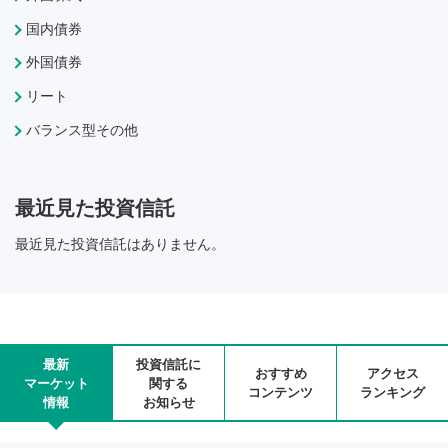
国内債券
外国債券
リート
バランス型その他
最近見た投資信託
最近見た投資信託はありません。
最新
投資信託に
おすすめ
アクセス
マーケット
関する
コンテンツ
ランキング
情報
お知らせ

===

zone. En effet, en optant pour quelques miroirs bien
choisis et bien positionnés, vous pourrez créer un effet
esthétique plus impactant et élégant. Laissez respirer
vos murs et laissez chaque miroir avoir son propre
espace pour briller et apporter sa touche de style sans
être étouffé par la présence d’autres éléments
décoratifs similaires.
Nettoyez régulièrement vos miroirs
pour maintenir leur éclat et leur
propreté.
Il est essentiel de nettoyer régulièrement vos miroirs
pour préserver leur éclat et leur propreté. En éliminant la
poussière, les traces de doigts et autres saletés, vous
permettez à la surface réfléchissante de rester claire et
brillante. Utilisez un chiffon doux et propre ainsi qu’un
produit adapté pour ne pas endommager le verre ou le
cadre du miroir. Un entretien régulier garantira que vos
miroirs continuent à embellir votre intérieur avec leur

===

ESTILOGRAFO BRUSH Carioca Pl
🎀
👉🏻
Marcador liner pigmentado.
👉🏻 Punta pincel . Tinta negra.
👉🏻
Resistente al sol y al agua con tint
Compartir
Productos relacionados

===

Required action:
Output exactly the lines of the material above from the one containing "Marcador liner pigmentado." up to and including the one containing "Productos relacionados".

Response:
Marcador liner pigmentado.
👉🏻 Punta pincel . Tinta negra.
👉🏻
Resistente al sol y al agua con tint
Compartir
Productos relacionados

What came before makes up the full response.